Besides, Oilserv Limited, in partnership, said it had achieved the remarkable milestone to meet NNPC mandate for the completion of the AKK gas pipeline project and remains committed to driving Nigeria’s energy transition.

Oilserv Group of Companies, led by its Group Chief Executive Officer (GCEO), Emeka Okwuosa, stated that the project, spanning 614 kilometers and involving the construction of segment A, is a crucial initiative for advancing the gas infrastructure in Nigeria.

Reports have it that the $2.8 billion pipeline project is the phase one of the 1,300km-long Trans-Nigerian Gas Pipeline (TNGP) project, being part of Nigeria’s Gas Master Plan to utilise the country’s surplus gas resources for power generation as well as for consumption by domestic customers.

In addition, it forms part of the proposed 4,401km-long Trans-Saharan Gas Pipeline (TSGP) to export natural gas to customers in Europe as Nigeria holds Africa’s biggest gas reserves.

Like the other partitions, the first segment of the project which runs from Ajaokuta, covers a distance of approximately 200 kilometres and will transport up to 3,500 million cubic feet (mcf) of gas a day from various gas gathering projects in southern Nigeria.

Oilserv was one of the consortium of two local companies awarded the Engineering, Procurement, and Construction (EPC) contract for the Ajaokuta-Abuja section of the pipeline.

Earlier , the company had described the Pai River crossing as peculiar, explaining that with the deployment of Horizontal Directional Drilling Technology, it was set to ensure a perfect execution of the project.

“We are proud to mark another milestone on the AKK gas pipeline project.
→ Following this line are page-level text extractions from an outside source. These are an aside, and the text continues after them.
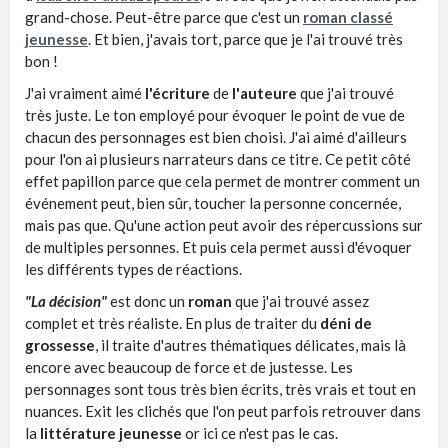
grand-chose. Peut-être parce que c'est un
roman classé
jeunesse
. Et bien, j'avais tort, parce que je l'ai trouvé très
bon !
J'ai vraiment aimé
l'écriture
de
l'auteure
que j'ai trouvé
très juste. Le ton employé pour évoquer le point de vue de
chacun des personnages est bien choisi. J'ai aimé d'ailleurs
pour l'on ai plusieurs narrateurs dans ce titre. Ce petit côté
effet papillon parce que cela permet de montrer comment un
événement peut, bien sûr, toucher la personne concernée,
mais pas que. Qu'une action peut avoir des répercussions sur
de multiples personnes. Et puis cela permet aussi d'évoquer
les différents types de réactions.
"La décision"
est donc un
roman
que j'ai trouvé assez
complet et très réaliste. En plus de traiter du
déni de
grossesse
, il traite d'autres thématiques délicates, mais là
encore avec beaucoup de force et de justesse. Les
personnages sont tous très bien écrits, très vrais et tout en
nuances. Exit les clichés que l'on peut parfois retrouver dans
la
littérature jeunesse
or ici ce n'est pas le cas.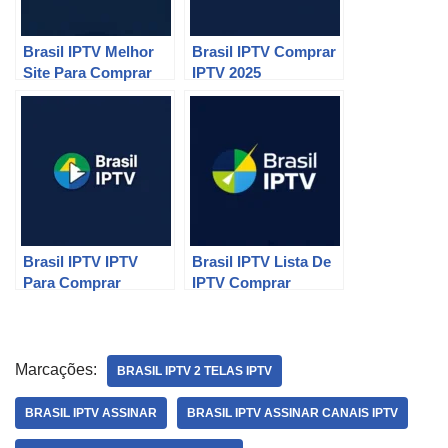
Brasil IPTV Melhor
Brasil IPTV Comprar
Site Para Comprar
IPTV 2025
P2P
Brasil IPTV IPTV
Brasil IPTV Lista De
Para Comprar
IPTV Comprar
Marcações:
BRASIL IPTV 2 TELAS IPTV
BRASIL IPTV ASSINAR
BRASIL IPTV ASSINAR CANAIS IPTV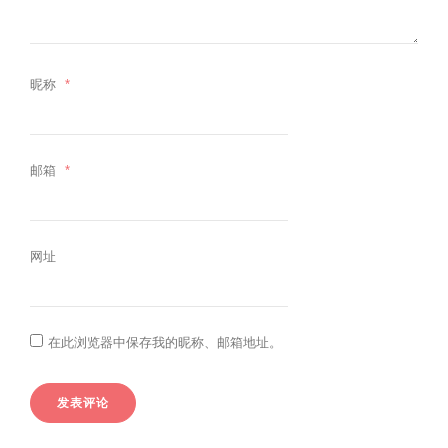
昵称
*
邮箱
*
网址
在此浏览器中保存我的昵称、邮箱地址。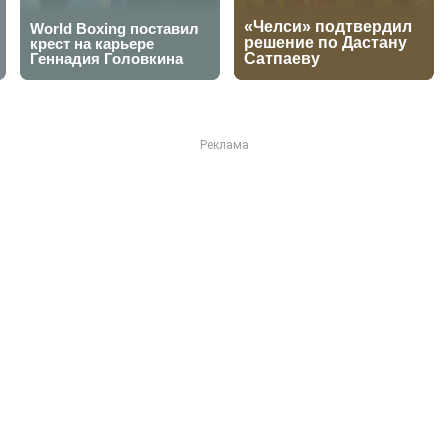
е гонщицы вновь сошли с 
ионате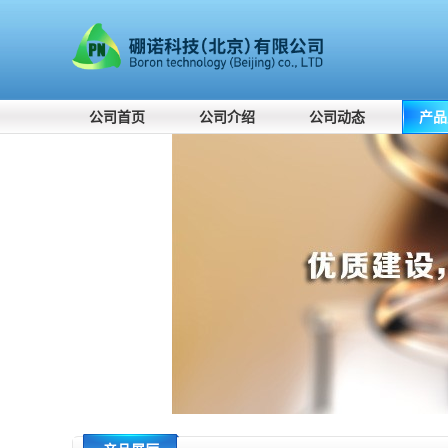
公司首页
公司介绍
公司动态
产品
Our team has completed a 40-inch x 580m pipeline crossing through the Pai River using HDD, along with a 480m Fiber Optic Communication Cable (FOCC) installation.

“This was done in fractured granite (rock) formation. Despite the challenges and difficult terrain, we delivered with precision, safety, and technical excellence. We have also initiated the Hydrostatic/Line purging process which is company stressed.

Meanwhile, the federal government is considering strategic interventions to address power tariff challenges affecting gas supply and payment structures at key NNPC-led thermal power plants.

This development emerged during a meeting at the NNPC Towers in Abuja between the Minister of State for Petroleum Resources (Gas), Ekperikpe Ekpo; Minister of Finance and Coordinating Minister of the Economy, Mr. Wale Edun; and NNPC leadership led by Dr. Salihu Jamari, representing the Executive Vice President (EVP) Gas, Power and New Energy.

The meeting focused on urgent financial and policy interventions to resolve tariff-related issues impacting the Maiduguri Emergency Power Plant, Okpai Independent Power Plant (IPP) Phase 2, and Kano IPP Phase 1, a statement by the spokesman to the minister, Louis Ibah, said yesterday.

It quoted the NNPC team as expressing concern over delayed payments and tariff gaps within the Nigeria Bulk Electricity Trading (NBET) framework, posing operational sustainability risks to the gas-fired power projects.

NNPC warned that without timely intervention, power supply to key regions may be jeopardised, with potential economic and social impacts.

Ekpo noted that resolving the bottleneck was critical to ensuring Nigeria’s gas-to-power infrastructure delivers its full value to the economy and the people, emphasising the importance of reliable power generation for regional stability and industrial development in Maiduguri, Kano, and increased supply to the national grid from Okpai Phase 2 IPP.

In his remarks, the Finance Minister, Edun, acknowledged the need for a collaborative approach among all stakeholders to establish a sustainable financial mechanism that ensures the viability of the power plants, while supporting the national grid and economic growth.

According to the statement, all parties agreed to hold a follow-up meeting with the Minister of Power, Adebayo Adelabu, to work towards actionable solutions within a short timeline, focusing on finding a sustainable solution to ensure optimal operation of the affected power plants.